Deadly Medicine: When your doctor is hazardous to your health

The concept of a healthy is relationship is not new. Developing and cultivating how people interact with one another is important. Remember being told to “play fair” and to “make sure you share” when you were a little kid? Even as a young adult you learned the importance of “being transparent” and the importance of good communication. This is also important with any doctor-patient relationship.

Patients regularly place their lives in the hands of medical professionals to stay healthy and alive. This works best in healthy relationships that create an environment for long-standing trust and communication. So, when the doctor/patient relationship is compromised, your health may be compromised.

Historically, medical doctors have been seen as experts in their field, and for the most part, they should be. They have gone through rigorous training and have a wealth of experience and knowledge regarding human anatomy and physiology. Yet, some people may interpret this expertise as “law” giving away their ability to ask or do something differently.

Even though healthcare has evolved in such a way that the patient has become the center of their care, these changes have not been communicated well to all. This results in many people settling for “provider-centered” care instead. Simply put: When you are not the focus of your care, bad things could happen.

You not being the center of your care may present in different ways:

  1. Being diagnosed with a medical condition without explanation

  2. A provider dismissing your concerns as the patient

  3. Feeling like the doctor or office never has time and is always too busy

  4. Medications or treatment offered without a discussion of any options

  5. Inability to reach the doctor (or their representative) in cases of emergencies or complications

  6. The supporting clinical staff is not supportive or, “seems mean” to the patients

  7. Symptoms are not addressed or told “it’s probably nothing” without a thorough workup

The truth is, there is no required time that anyone should stay with their doctor. If you feel like the “vibe” is off with your healthcare provider then change providers. It doesn’t always mean that the doctor is bad, it’s just they may not be the right one for you...and that’s okay.

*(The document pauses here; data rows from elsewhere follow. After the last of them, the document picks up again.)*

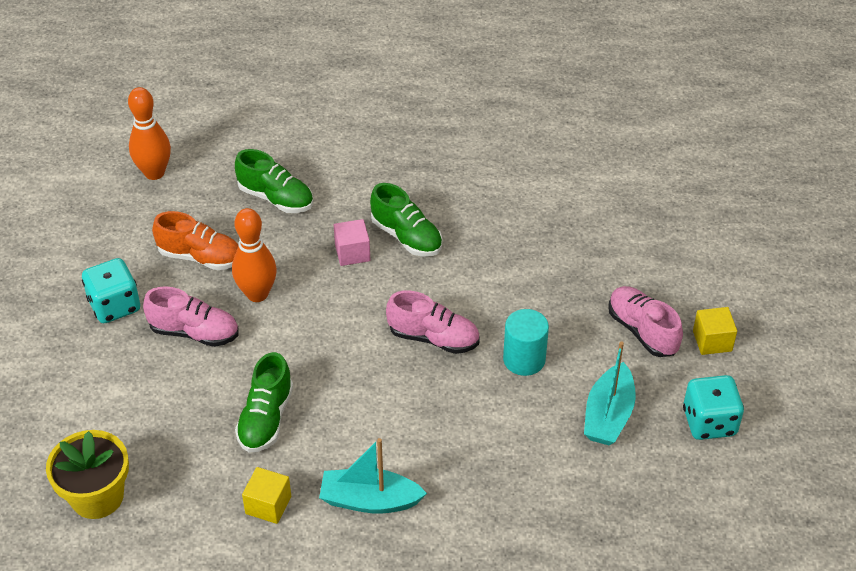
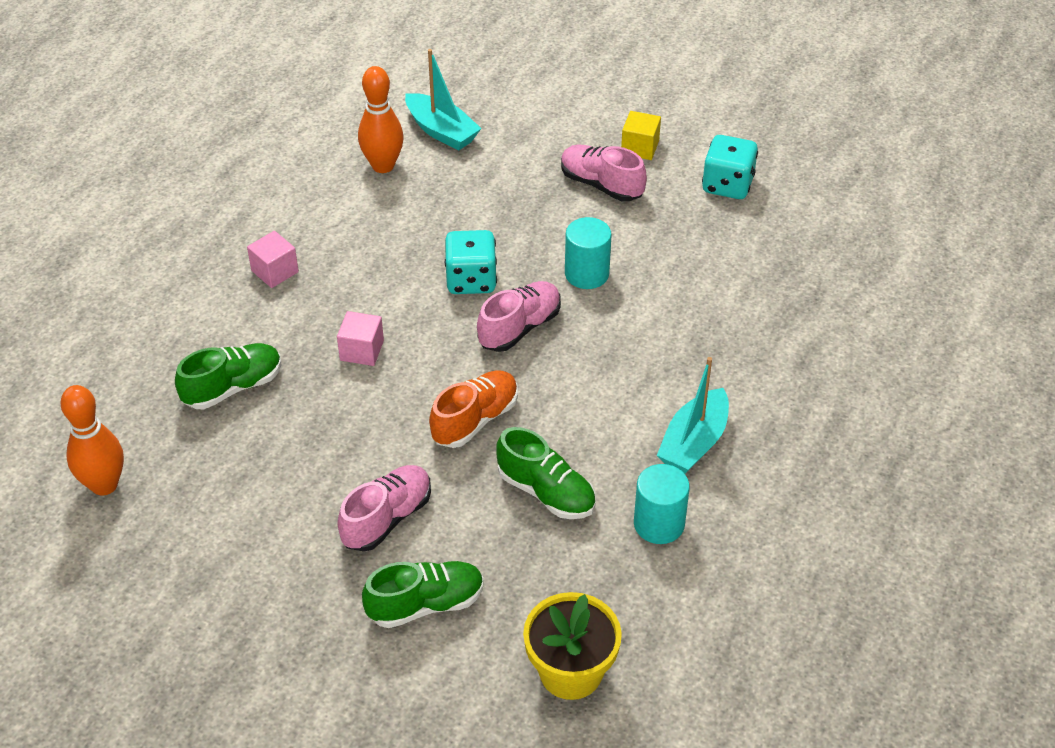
camera: 65 degrees left, 0 degrees up
turquoise dice [82,258,140,323] -> turquoise dice moved to [445,230,497,294]
orange shoe [152,211,239,270] -> orange shoe moved to [429,370,518,448]
orange bowling pin [232,208,277,302] -> orange bowling pin moved to [358,66,404,173]
yellow cube [242,467,291,524] -> turquoise cylinder [634,464,690,544]
green shoe [370,183,443,256] -> green shoe moved to [362,561,484,628]
turquoise boat [584,341,636,445] -> turquoise boat moved to [405,49,482,150]
pink shoe [608,286,683,357] -> pink shoe turned 45 degrees clockwise [561,145,647,201]
none -> pink cube [247,231,299,288]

Changing your doctor because they are wrong for you is a healthy thing to do. In the best case, you may not be receiving the care you deserve. In the worst case, your loyalty to the wrong healthcare provider could turn into you dying.

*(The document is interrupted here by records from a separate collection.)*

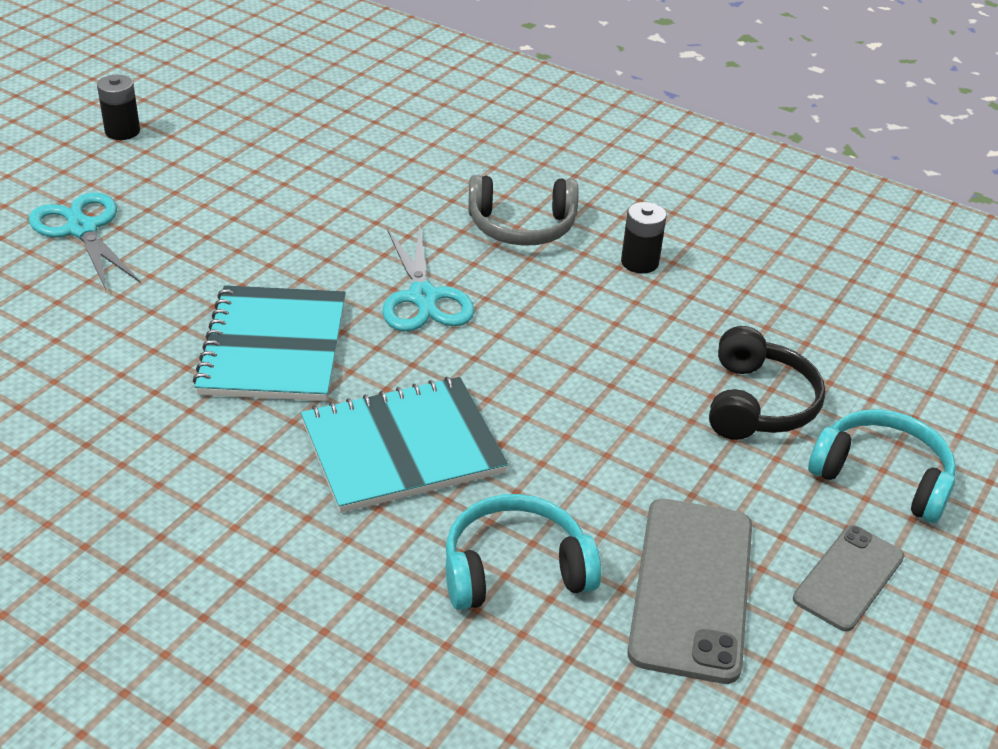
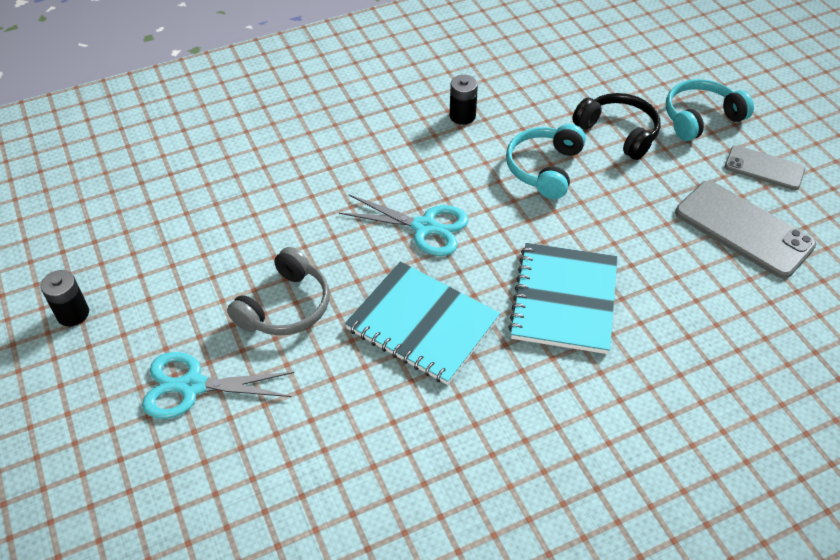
camera: 55 degrees left, 10 degrees up
turquoise headphones [446,494,601,610] -> turquoise headphones moved to [506,124,586,199]
grey headphones [468,175,578,246] -> grey headphones moved to [227,247,330,335]
grey phone [793,525,904,631] -> grey phone turned 45 degrees counterclockwise [725,145,805,190]

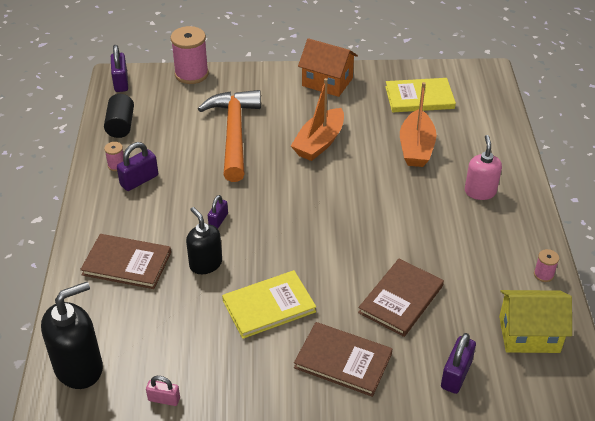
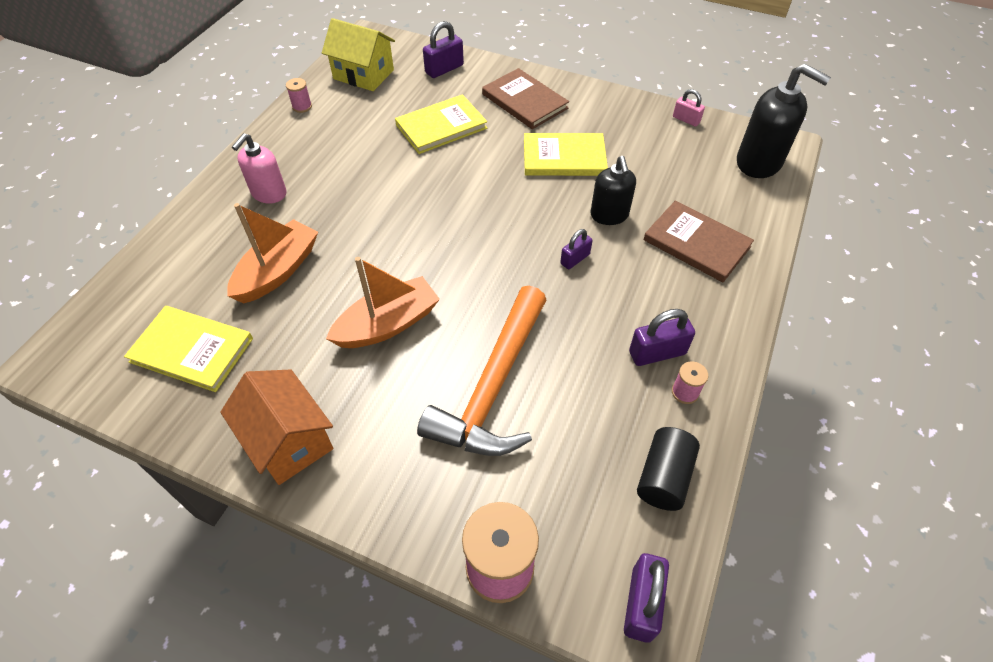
camera: 155 degrees left, 10 degrees up
black soap dispenser [41,282,103,389] -> black soap dispenser turned 135 degrees counterclockwise [737,64,831,178]
brown book [358,259,444,337] -> yellow book [395,94,487,154]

If you test drove a car and the steering wasn’t what you expected or the ride was too bumpy for you, would you still make the commitment to purchase this car hoping it would turn into something you wanted? Of course not! So why commit to a healthcare provider or medical group for the same reasons? You have options! Finding a provider that fits your health needs and the needs of your family is the only commitment that is required. It may take a little research and time, but it’s definitely possible.